Aku sendiri sering terkagung-kagum waktu pengerjaan rubrik Siswa
Juara. Tak semuanya remaja itu Kimchil dan Alay
banyak diantara mereka yang mengharumkan nama bangsa. Aku pernah interview anak
SMA 3 Semarang ada dua orang yang juara Olimpiade Informatika dan Fisika,
pernah juga ngobrol sama sang juara lomba film documenter tingkat nasional
mereka anak SMA Kolase Debrito dan yang mereka ambil temanya kemiskinan, tetapi
mereka menampilkan bukan kemisikinan yang di daerah kumuh atau rumah gubug
reyot tetapi mereka mencoba menggali kemiskinan moral. Ada juga yang beberapa
kali anak SMA Muhammadiyah 3 Yogyakarta yang beberapa kali menang karya ilmiah
tingkat nasional mereka menciptakan inovasi baru dari limbah jagung untuk
dijadikan tepung, mereka juga membikin konsep taman kota yang minimalis.
Mereka berusaha mengejar mimpinya untuk jadi orang berguna untuk
semua. Siswa ini juga lewat proses untuk mendapatkan hasil terbaiknya. Ada yang
semalam suntuk belajar. Banyak yang awalnya gagal pada percobaan tetapi mereka
nggak putus asa di coba lagi akhirnya berhasil juga. Ada satu lagi dorongan
orang tua juga sangat penting. Orang tua terus bisa menyemangati anaknya bila
mereka belum berhasil. Guru juga berperan penting dalam bimbingan keahlian.

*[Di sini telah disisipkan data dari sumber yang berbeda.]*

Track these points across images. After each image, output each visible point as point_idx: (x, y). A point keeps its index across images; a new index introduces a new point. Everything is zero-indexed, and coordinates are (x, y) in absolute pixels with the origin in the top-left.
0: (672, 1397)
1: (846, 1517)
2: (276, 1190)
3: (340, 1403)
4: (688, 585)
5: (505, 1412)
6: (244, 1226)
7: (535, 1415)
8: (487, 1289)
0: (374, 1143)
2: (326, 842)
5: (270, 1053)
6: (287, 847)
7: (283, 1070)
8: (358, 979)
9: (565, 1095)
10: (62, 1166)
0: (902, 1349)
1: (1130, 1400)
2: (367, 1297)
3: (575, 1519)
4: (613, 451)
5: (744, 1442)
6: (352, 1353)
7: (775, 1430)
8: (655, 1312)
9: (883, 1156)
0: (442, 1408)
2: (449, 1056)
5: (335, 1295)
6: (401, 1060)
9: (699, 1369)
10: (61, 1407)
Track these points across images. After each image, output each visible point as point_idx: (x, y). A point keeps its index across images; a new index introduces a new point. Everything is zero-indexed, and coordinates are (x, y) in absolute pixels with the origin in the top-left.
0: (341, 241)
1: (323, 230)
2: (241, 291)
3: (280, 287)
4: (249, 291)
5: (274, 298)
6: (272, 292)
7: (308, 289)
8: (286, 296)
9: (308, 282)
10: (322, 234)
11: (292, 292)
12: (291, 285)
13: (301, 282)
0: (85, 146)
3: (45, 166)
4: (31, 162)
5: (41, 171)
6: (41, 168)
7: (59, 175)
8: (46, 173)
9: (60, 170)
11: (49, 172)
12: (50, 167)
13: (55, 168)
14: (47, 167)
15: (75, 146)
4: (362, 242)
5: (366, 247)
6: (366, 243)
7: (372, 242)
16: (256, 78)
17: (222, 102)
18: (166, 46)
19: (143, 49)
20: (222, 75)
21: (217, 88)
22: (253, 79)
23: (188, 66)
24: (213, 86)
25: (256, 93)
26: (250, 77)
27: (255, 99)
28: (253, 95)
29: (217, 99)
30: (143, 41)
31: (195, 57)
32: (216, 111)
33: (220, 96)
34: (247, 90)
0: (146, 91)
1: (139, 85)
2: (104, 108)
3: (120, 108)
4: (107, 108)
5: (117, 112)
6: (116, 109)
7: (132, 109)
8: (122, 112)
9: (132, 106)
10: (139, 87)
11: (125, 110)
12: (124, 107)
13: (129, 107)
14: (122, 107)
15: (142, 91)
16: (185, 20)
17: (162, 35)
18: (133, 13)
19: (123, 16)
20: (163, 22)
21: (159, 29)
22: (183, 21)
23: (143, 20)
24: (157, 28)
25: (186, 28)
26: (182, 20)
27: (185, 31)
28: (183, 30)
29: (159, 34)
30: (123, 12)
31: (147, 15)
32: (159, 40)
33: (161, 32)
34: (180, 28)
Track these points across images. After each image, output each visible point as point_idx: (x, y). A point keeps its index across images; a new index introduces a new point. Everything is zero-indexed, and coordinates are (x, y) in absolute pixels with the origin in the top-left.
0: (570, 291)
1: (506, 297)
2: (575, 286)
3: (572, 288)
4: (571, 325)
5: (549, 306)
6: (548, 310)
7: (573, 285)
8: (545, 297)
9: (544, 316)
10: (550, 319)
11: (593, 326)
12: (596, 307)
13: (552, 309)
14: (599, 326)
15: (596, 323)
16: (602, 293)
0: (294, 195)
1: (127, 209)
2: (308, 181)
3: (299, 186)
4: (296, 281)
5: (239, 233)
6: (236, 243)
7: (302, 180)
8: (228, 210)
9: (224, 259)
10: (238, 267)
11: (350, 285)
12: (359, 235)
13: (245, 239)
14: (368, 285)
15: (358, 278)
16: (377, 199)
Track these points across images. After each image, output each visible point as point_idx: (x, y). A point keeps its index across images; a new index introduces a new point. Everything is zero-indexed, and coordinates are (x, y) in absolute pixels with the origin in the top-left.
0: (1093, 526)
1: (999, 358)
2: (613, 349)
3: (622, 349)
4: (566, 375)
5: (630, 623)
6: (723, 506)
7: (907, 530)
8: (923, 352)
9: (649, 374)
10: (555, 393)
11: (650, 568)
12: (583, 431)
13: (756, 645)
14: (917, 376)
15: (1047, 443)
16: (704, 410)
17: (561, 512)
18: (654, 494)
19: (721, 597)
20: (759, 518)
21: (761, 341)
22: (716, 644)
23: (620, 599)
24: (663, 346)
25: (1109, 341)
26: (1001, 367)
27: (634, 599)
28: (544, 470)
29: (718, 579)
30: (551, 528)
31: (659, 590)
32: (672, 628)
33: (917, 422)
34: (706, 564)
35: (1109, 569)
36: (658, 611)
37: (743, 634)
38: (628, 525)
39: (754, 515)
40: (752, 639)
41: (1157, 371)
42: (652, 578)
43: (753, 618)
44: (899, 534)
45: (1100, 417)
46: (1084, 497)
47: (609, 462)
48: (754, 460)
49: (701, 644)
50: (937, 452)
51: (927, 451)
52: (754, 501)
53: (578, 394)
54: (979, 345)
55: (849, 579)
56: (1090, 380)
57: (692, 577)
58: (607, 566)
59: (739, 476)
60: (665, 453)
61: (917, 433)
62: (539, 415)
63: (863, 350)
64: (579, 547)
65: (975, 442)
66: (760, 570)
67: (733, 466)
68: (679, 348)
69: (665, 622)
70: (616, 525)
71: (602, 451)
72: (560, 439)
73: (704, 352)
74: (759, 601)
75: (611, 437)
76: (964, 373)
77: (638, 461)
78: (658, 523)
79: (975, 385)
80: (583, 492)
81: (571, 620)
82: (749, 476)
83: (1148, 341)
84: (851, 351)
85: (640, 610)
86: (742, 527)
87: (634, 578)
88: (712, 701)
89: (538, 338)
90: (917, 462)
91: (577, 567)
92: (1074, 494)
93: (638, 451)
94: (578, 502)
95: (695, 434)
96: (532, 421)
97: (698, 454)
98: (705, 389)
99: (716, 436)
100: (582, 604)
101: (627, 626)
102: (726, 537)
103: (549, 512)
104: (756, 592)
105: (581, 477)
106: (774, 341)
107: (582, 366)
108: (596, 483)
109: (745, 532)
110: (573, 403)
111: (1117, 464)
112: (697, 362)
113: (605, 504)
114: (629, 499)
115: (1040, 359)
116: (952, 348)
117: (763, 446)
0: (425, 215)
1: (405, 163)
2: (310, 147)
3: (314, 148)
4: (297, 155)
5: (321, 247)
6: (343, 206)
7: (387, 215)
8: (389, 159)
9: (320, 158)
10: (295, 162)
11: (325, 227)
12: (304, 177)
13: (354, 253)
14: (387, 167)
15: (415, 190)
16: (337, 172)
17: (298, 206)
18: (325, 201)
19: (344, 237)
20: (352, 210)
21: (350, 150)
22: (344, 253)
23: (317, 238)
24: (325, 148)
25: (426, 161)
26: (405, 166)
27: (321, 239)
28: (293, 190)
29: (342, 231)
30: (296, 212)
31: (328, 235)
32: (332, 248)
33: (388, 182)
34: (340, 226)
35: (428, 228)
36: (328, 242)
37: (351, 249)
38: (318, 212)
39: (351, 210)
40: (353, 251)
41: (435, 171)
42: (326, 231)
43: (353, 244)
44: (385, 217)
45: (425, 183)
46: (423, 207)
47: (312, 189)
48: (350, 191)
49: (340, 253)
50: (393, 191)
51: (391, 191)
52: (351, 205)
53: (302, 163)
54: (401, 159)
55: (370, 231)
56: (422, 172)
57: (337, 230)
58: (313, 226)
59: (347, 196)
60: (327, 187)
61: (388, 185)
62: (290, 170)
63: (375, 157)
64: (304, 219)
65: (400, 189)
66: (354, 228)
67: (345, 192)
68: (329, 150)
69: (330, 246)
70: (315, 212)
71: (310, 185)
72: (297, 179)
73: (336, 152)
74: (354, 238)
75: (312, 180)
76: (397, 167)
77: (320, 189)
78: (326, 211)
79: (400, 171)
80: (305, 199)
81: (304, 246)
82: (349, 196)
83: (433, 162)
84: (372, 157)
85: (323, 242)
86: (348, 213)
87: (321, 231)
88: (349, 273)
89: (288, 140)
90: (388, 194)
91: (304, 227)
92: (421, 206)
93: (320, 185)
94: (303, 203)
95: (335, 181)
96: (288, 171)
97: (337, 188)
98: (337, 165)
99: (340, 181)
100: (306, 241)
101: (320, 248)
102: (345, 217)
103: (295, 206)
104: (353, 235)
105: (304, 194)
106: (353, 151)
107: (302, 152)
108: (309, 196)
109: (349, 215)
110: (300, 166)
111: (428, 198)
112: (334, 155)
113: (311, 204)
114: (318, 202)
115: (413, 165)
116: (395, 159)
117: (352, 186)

Semua terwujud karena Tuhan yang mengijikan, Tuhan akan memberian yang terbaik
jika kita bersungguh-sungguh.
Jadi mikir, bejadnya diriku ini waktu SMA. Sekolah dianggap sebagai taman
bermain, ya di kelas denger guru ngajar masuk kuping kanan lalu dikeluarin
kuping kiri. Setiap pagi selalu heboh sendiri cari contekan PR. Untungnya dulu
belum ada istilah ababil, kimchil dan alay mungkin kalau udah ada istilah
tersebut melekat pada diriku. Eh tapi aku pernah loh berprestasi paling nggak
pernah jadi juara komando supporter lomba voli antar kelas. Pernah juga
mewakili kabupaten Brebes untuk lomba teater tingkat Povinsi Jawa Tengah.